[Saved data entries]
=== Section Start ===
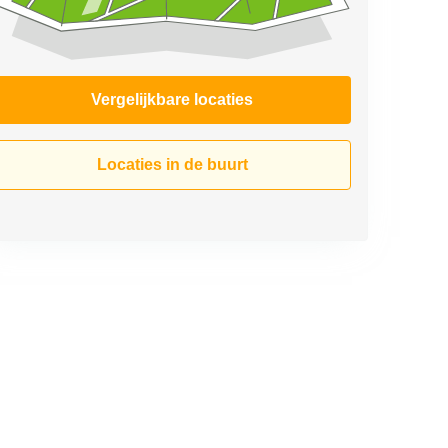
Vergelijkbare locaties
Locaties in de buurt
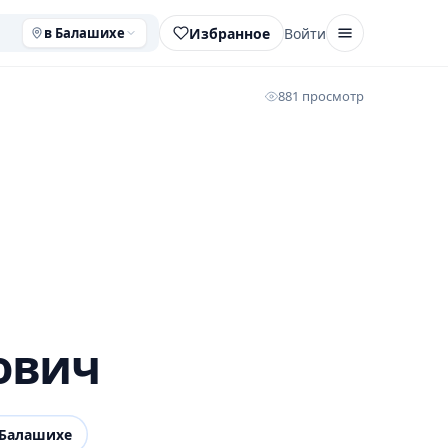
Избранное
Войти
в Балашихе
881 просмотр
ович
Балашихе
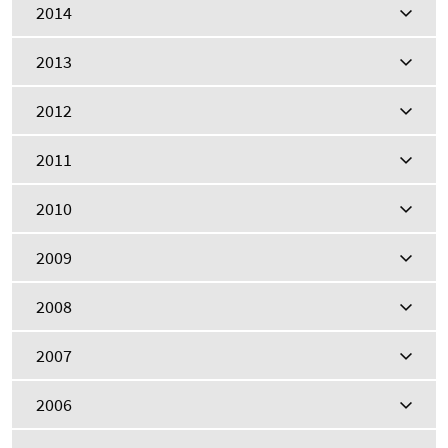
2014
2013
2012
2011
2010
2009
2008
2007
2006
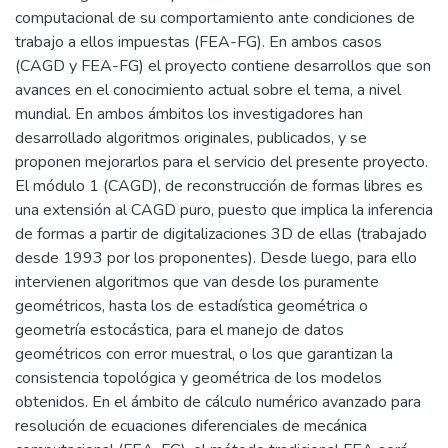
computacional de su comportamiento ante condiciones de
trabajo a ellos impuestas (FEA-FG). En ambos casos
(CAGD y FEA-FG) el proyecto contiene desarrollos que son
avances en el conocimiento actual sobre el tema, a nivel
mundial. En ambos ámbitos los investigadores han
desarrollado algoritmos originales, publicados, y se
proponen mejorarlos para el servicio del presente proyecto.
El módulo 1 (CAGD), de reconstrucción de formas libres es
una extensión al CAGD puro, puesto que implica la inferencia
de formas a partir de digitalizaciones 3D de ellas (trabajado
desde 1993 por los proponentes). Desde luego, para ello
intervienen algoritmos que van desde los puramente
geométricos, hasta los de estadística geométrica o
geometría estocástica, para el manejo de datos
geométricos con error muestral, o los que garantizan la
consistencia topológica y geométrica de los modelos
obtenidos. En el ámbito de cálculo numérico avanzado para
resolución de ecuaciones diferenciales de mecánica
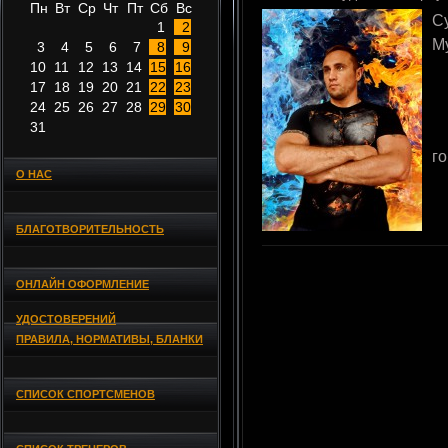
Пн
Вт
Ср
Чт
Пт
Сб
Вс
С
1
2
М
3
4
5
6
7
8
9
10
11
12
13
14
15
16
17
18
19
20
21
22
23
24
25
26
27
28
29
30
31
го
О НАС
БЛАГОТВОРИТЕЛЬНОСТЬ
ОНЛАЙН ОФОРМЛЕНИЕ
УДОСТОВЕРЕНИЙ
ПРАВИЛА, НОРМАТИВЫ, БЛАНКИ
СПИСОК СПОРТСМЕНОВ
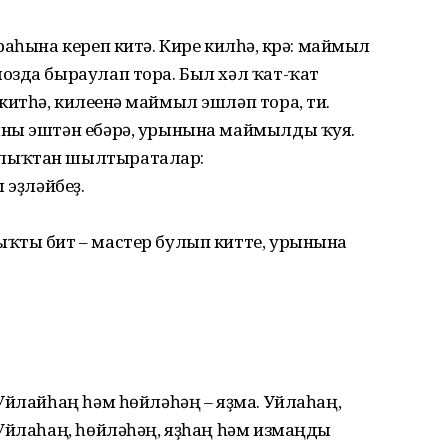
аһына кереп китә. Кире килһә, күрә: маймыл
озда быраулап тора. Был хәл ҡат-ҡат
тһә, килеүенә маймыл эшләп тора, ти.
ыны эштән ебәрә, урынына маймылды ҡуя.
алыҡтан шылтыраталар:
 эҙләйбеҙ.
ҡты бит – мастер булып китте, урынына
Уйлайһаң һәм һөйләһәң – яҙма. Уйлаһаң,
 Уйлаһаң, һөйләһәң, яҙһаң һәм измаңды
=== Section End ===
» **What is being asked**
Copy out every line of text in the data above word for word, leaving out the pictures.

» **Expected answer**
Vergelijkbare locaties
Locaties in de buurt
Избранное
Войти
в Балашихе
881 просмотр
ович
Балашихе
2014
2013
2012
2011
2010
2009
2008
2007
2006
computacional de su comportamiento ante condiciones de
trabajo a ellos impuestas (FEA-FG). En ambos casos
(CAGD y FEA-FG) el proyecto contiene desarrollos que son
avances en el conocimiento actual sobre el tema, a nivel
mundial. En ambos ámbitos los investigadores han
desarrollado algoritmos originales, publicados, y se
proponen mejorarlos para el servicio del presente proyecto.
El módulo 1 (CAGD), de reconstrucción de formas libres es
una extensión al CAGD puro, puesto que implica la inferencia
de formas a partir de digitalizaciones 3D de ellas (trabajado
desde 1993 por los proponentes). Desde luego, para ello
intervienen algoritmos que van desde los puramente
geométricos, hasta los de estadística geométrica o
geometría estocástica, para el manejo de datos
geométricos con error muestral, o los que garantizan la
consistencia topológica y geométrica de los modelos
obtenidos. En el ámbito de cálculo numérico avanzado para
resolución de ecuaciones diferenciales de mecánica
Пн
Вт
Ср
Чт
Пт
Сб
Вс
С
1
2
М
3
4
5
6
7
8
9
10
11
12
13
14
15
16
17
18
19
20
21
22
23
24
25
26
27
28
29
30
31
го
О НАС
БЛАГОТВОРИТЕЛЬНОСТЬ
ОНЛАЙН ОФОРМЛЕНИЕ
УДОСТОВЕРЕНИЙ
ПРАВИЛА, НОРМАТИВЫ, БЛАНКИ
СПИСОК СПОРТСМЕНОВ
аһына кереп китә. Кире килһә, күрә: маймыл
озда быраулап тора. Был хәл ҡат-ҡат
тһә, килеүенә маймыл эшләп тора, ти.
ыны эштән ебәрә, урынына маймылды ҡуя.
алыҡтан шылтыраталар:
 эҙләйбеҙ.
ҡты бит – мастер булып китте, урынына
Уйлайһаң һәм һөйләһәң – яҙма. Уйлаһаң,
 Уйлаһаң, һөйләһәң, яҙһаң һәм измаңды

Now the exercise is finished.